Os críticos, serenos, paranóicos ou catastrofistas, foram ao menos em parte vitoriosos. Não houve tempo hábil e as advertências sobre a instabilidade financeira global mostraram-se acertadas. A globalização é inevitável, mas não é confiável.
Mas, ao menos por ora, erraram os que previram o colapso da taxa cambial brasileira. O governo deu uma firme demonstração de compromisso com a estabilidade, preferindo sacrificar investimentos, produção e empregos a arredar pé do modelo conhecido como "âncora cambial".
O que talvez falte nesse debate ainda inconcluso sobre a consistência e a sustentabilidade do real é uma consciência mais clara dos desequilíbrios internos que também vão surgindo e se aprofundando em nome da estabilização da inflação.
Assim como o déficit comercial tornou-se um indicador fundamental e alarmante da solvência externa do país, a dívida pública interna vem assumindo proporções talvez até mais preocupantes. O total de papéis públicos federais (do Tesouro Nacional e do Banco Central) no mercado passou de menos de 10% para quase 26% do PIB. Se forem incluídas as dívidas estaduais e municipais, o quadro é ainda mais grave.
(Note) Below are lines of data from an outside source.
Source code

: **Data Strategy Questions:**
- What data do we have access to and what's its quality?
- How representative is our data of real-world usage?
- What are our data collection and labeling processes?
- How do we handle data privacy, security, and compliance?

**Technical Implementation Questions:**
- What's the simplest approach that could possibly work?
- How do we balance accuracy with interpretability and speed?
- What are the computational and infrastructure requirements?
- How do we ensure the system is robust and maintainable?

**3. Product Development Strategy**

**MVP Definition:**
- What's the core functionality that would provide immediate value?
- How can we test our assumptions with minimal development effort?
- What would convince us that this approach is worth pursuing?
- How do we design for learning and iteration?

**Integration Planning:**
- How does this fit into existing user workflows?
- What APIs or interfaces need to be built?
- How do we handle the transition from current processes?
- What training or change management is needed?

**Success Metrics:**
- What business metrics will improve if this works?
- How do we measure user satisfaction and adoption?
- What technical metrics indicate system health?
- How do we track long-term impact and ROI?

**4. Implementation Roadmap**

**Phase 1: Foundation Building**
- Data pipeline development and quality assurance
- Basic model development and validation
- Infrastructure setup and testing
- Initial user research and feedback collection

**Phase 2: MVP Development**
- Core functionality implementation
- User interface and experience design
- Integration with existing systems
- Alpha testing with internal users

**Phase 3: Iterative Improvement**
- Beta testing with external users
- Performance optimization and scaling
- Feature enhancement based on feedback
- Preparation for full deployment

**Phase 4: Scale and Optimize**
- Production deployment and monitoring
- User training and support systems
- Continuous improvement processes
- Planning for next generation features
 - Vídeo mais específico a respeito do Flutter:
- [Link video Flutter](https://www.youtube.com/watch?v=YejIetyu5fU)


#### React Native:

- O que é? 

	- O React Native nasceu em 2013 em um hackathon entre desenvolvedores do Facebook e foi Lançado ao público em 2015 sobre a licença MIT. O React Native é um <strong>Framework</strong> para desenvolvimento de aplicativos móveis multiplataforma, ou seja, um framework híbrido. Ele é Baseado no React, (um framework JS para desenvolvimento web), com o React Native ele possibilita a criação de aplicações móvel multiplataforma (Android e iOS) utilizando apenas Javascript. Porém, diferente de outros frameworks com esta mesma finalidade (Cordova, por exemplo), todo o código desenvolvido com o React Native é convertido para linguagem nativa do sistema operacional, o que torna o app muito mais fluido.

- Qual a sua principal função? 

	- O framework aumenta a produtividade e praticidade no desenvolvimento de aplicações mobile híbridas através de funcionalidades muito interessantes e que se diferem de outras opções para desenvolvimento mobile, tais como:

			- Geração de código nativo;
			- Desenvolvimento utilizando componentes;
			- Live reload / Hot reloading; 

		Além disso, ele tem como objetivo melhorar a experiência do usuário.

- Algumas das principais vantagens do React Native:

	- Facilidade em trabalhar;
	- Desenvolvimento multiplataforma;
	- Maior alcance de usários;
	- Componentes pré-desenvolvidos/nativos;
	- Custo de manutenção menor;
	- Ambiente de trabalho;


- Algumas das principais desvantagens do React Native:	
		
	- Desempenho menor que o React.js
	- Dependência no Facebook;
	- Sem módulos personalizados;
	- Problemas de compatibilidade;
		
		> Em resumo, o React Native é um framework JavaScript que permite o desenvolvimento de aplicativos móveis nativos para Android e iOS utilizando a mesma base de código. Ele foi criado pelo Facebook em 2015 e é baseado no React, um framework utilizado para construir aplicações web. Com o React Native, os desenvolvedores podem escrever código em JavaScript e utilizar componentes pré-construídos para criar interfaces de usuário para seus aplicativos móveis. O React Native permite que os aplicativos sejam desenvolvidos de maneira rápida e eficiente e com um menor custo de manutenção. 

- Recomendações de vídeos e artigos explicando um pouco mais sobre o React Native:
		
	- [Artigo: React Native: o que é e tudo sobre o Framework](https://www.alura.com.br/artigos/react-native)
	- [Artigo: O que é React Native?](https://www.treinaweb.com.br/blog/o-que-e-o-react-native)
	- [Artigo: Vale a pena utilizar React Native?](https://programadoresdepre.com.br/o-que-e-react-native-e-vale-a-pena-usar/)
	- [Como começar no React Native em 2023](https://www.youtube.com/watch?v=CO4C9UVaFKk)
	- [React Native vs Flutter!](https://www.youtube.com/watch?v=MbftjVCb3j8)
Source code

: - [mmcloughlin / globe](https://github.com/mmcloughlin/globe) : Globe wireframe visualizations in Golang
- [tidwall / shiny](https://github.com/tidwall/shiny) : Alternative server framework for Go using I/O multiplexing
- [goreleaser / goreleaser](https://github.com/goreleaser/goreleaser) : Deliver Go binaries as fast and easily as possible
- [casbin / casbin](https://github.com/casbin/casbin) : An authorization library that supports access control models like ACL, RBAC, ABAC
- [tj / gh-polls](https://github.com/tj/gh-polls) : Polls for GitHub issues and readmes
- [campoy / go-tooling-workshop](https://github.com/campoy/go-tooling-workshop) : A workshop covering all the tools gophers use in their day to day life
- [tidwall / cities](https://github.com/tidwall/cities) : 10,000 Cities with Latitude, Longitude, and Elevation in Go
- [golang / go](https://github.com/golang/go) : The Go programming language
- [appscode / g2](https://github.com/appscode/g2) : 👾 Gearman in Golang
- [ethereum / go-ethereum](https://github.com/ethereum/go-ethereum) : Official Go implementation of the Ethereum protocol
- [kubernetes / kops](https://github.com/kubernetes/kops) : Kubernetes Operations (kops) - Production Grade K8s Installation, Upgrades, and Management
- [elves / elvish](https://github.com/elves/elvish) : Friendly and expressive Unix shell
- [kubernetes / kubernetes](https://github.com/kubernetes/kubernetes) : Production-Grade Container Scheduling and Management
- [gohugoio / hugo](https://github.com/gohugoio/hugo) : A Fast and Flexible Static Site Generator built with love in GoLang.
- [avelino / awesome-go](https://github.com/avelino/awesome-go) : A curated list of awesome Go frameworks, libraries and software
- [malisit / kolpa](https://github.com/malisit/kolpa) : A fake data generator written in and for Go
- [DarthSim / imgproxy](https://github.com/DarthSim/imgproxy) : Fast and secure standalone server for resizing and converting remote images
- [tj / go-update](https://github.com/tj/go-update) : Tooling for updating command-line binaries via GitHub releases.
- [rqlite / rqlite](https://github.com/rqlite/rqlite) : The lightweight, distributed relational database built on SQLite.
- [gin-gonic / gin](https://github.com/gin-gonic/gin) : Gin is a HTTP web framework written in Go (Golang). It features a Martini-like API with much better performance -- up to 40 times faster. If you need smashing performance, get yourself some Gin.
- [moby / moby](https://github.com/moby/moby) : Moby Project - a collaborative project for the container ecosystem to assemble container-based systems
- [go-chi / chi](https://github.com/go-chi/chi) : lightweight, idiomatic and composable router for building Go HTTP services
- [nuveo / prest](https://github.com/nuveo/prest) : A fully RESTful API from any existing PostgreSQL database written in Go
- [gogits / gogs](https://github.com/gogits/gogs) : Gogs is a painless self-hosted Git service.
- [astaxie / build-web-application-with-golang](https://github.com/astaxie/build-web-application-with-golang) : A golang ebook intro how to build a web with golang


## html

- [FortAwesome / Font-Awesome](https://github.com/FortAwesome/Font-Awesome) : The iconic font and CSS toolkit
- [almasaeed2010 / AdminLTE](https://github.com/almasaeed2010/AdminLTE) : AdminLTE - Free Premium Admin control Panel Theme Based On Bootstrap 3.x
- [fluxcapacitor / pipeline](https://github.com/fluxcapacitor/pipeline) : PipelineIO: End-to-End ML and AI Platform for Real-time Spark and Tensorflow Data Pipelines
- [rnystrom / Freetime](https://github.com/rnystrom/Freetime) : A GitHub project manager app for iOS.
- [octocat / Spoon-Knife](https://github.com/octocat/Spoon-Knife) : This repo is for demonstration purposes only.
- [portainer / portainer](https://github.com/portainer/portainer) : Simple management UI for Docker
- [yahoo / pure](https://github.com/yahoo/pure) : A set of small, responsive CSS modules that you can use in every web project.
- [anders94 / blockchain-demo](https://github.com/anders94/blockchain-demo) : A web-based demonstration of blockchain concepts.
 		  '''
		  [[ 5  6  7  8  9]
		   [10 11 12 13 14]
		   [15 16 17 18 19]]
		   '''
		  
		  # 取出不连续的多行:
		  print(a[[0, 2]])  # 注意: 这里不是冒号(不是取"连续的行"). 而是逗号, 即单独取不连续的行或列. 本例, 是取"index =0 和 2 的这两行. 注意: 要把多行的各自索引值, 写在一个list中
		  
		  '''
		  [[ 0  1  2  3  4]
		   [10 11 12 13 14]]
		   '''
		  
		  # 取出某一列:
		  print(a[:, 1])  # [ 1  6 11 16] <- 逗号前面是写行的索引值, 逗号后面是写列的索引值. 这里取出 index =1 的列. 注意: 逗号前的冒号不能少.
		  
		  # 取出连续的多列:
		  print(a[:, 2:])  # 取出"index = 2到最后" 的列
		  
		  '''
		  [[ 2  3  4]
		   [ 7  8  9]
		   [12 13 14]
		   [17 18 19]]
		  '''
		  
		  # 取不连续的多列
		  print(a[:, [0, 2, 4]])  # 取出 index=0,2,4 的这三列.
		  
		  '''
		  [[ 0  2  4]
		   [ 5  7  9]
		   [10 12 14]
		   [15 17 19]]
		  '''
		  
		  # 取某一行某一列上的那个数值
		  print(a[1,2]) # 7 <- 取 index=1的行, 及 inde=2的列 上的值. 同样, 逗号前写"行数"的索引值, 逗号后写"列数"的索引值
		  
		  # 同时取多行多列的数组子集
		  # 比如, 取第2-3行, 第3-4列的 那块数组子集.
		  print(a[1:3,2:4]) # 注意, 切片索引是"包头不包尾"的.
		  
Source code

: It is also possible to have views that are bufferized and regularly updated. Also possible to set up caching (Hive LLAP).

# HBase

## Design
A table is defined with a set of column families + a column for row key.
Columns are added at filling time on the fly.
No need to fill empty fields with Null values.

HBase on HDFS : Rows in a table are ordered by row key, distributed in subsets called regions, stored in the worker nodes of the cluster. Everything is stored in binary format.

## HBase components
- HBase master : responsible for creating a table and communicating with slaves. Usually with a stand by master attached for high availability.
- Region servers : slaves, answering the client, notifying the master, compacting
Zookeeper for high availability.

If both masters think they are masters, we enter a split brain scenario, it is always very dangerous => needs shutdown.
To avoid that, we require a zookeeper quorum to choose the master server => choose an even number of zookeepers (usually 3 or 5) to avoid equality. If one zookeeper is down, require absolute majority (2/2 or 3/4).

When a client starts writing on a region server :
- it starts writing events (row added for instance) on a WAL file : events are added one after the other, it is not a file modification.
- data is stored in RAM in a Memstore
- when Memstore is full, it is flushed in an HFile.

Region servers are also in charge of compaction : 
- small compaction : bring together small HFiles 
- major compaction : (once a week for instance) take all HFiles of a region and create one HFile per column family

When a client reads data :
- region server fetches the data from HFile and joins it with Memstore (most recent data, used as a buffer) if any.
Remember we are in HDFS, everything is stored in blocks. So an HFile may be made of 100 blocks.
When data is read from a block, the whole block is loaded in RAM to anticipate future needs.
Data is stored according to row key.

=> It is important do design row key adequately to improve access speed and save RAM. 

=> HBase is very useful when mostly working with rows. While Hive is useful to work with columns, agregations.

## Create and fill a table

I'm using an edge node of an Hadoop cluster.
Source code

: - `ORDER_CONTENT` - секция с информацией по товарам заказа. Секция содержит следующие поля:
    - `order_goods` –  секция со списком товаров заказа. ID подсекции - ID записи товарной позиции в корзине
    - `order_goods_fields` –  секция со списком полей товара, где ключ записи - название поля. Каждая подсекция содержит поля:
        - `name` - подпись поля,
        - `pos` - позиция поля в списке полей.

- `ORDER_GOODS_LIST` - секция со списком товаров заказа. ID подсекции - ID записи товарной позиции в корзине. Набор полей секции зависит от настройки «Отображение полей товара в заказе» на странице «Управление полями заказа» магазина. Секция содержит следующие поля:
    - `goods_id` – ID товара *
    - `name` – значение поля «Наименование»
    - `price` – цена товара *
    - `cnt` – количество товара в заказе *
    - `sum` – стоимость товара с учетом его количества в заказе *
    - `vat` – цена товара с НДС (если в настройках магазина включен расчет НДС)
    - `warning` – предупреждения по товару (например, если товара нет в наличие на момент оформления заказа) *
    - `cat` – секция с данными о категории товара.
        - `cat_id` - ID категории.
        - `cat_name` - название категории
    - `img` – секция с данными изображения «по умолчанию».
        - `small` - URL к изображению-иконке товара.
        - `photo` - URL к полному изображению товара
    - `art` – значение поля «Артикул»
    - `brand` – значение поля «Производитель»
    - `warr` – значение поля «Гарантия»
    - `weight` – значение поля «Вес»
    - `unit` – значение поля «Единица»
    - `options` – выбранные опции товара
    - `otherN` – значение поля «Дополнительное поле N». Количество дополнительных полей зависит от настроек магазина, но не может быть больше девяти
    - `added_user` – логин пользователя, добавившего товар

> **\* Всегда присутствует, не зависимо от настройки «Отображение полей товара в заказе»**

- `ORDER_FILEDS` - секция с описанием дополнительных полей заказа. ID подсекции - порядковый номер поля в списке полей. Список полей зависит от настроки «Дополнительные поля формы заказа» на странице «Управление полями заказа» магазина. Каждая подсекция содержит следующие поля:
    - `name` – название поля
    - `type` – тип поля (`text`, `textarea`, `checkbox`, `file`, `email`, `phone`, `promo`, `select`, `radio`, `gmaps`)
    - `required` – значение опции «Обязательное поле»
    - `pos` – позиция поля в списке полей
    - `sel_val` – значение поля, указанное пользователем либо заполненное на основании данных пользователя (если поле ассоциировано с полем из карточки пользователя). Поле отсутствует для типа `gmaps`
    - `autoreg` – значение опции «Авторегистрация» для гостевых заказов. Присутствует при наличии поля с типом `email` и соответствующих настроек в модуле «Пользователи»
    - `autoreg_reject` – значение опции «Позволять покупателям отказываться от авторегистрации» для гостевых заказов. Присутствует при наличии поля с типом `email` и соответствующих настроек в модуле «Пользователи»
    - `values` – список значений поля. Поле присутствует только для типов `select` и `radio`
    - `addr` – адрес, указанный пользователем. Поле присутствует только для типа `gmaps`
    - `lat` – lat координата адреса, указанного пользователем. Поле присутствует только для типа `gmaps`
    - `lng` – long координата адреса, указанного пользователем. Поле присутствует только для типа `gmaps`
É, literalmente, a outra face da moeda. Para atrair os dólares com os quais financiou o déficit comercial e viabilizou a estabilidade de preços, o governo elevou os juros. Os dólares entraram no país, convertendo-se em reais que, por sua vez, ficaram abrigados sob a forma de dívida pública. Não há economista no mundo capaz de argumentar em favor de uma política de estabilização que, ao longo dos anos, não consiga estancar tamanhos saltos no endividamento público. Desculpáveis ou necessários no início da estabilização, eles tornam-se um estorvo insuportável com o passar do tempo.
A necessária privatização, que vem ocorrendo em setores outrora considerados estratégicos, tende a assumir os contornos de uma vitória de Pirro, em face da dimensão colossal que vai assumindo a dívida pública.
Para salvar a moeda, o governo elevou ainda mais os juros, impondo freios à atividade econômica. Mas essas providências apenas agravam os custos do endividamento e, num ambiente de arrecadação de impostos declinante, podem até mesmo aumentar as necessidades de financiamento do setor público.
Constata-se mais uma vez, portanto, que a defesa da estabilidade no curto prazo vai criando uma série de inconsistências a médio e longo prazos. Essa é a verdadeira corrida do real contra o tempo. O problema cambial, em si mesmo grave e muito complexo, está indissoluvelmente ligado ao nó que continua sufocando as contas públicas. Infelizmente, ainda não surgiu uma fórmula ou um líder capaz de desatá-lo.